A4 kağıtlarından birini yarısına kadar mavi pilot kalemle yazıya boğdum ve önüne uzattım, "İmzanı at."
Oluşturduğum sözleşmeyi okudu. Akabinde sıkıntılı bir nefes beraberliğinde sağ alt köşeye imzasını attı. Yetmezdi. Telefonumun ses kaydedici özelliğini aktifleştirip masaya bıraktıktan sonra "Oku," emrini verdim.
Sıkılmış bakışlarıyla birkaç saniye yüzüme baktıktan sonra küçük metni okumaya başladı,
"Ben, Haluk Kaya. Bahsi geçen dört buçuk milyon liralık ödülün yarısını Azra Özşan'a, kalanını ise çalışanlarıma eşit miktarlarda ikram edeceğime, hiçbir çalışanımı zorunlu bir gerekçe olmadan 2030 yılından önce işten çıkarmayacağıma namusum ve şerefim üzerine yemin ederim."
Sesi kaydettikten sonra gülümseyerek "Kabul ediyorum." dedim. Sözleşme kağıdını parmakları arasından koparıp eski yerime geçtiğimde "Çıkabilirsin," dediğini işittim ve yüzümdeki zafer ifadesiyle odasından ayrıldım.
𓅓
Küçük kırmızı arabamı Güzel Sanatlar Fakültesinin önüne çekmiş sürücü koltuğunda sigara içerken yan kapının açılmasıyla tüm odağım dağıldı.

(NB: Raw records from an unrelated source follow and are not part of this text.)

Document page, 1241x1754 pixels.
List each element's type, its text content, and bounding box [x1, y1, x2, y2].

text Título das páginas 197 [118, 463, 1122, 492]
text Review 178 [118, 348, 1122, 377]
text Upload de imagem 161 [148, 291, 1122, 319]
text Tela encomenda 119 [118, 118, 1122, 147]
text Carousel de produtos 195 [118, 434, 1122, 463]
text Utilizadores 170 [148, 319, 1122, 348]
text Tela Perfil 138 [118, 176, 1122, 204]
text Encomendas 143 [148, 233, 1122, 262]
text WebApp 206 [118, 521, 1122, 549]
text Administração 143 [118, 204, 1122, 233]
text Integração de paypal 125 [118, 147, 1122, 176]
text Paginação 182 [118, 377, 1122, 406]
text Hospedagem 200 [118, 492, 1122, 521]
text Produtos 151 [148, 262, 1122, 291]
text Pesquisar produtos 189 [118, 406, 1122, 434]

"Selam," dedi Şeyma'nın somurtkan sesi.
"Selam. Ne oldu, sinirli misin sen?"
"Ayrıldık." dedi tekdüze bir sesle. "Yok artık valla bitti benim için. Sen tut, konserde Alara'yla ağız ağıza dans et, sonra bana gel de ki 'İşkim bin sini çik siviyirim' ben de 'Başka kapıya' falan dedim işte-"
"Sonra dayanamadın ve şu an on birinci şansı vermeyi düşünüyorsun." derken sözünü kestim. Sessiz kalışına bakılacak olursa haklıydım da.
"Abla bana söver misin?" Sesi yalvarır gibi çıkmıştı.
Kınar gibi suratına bakarken "Saçmalıyorsun," kelimesi çıktı dudaklarımdan.
"Yok gerçekten hak ettim söv bana."
"Yeni aldığın parfüm kafa falan mı yaptı?"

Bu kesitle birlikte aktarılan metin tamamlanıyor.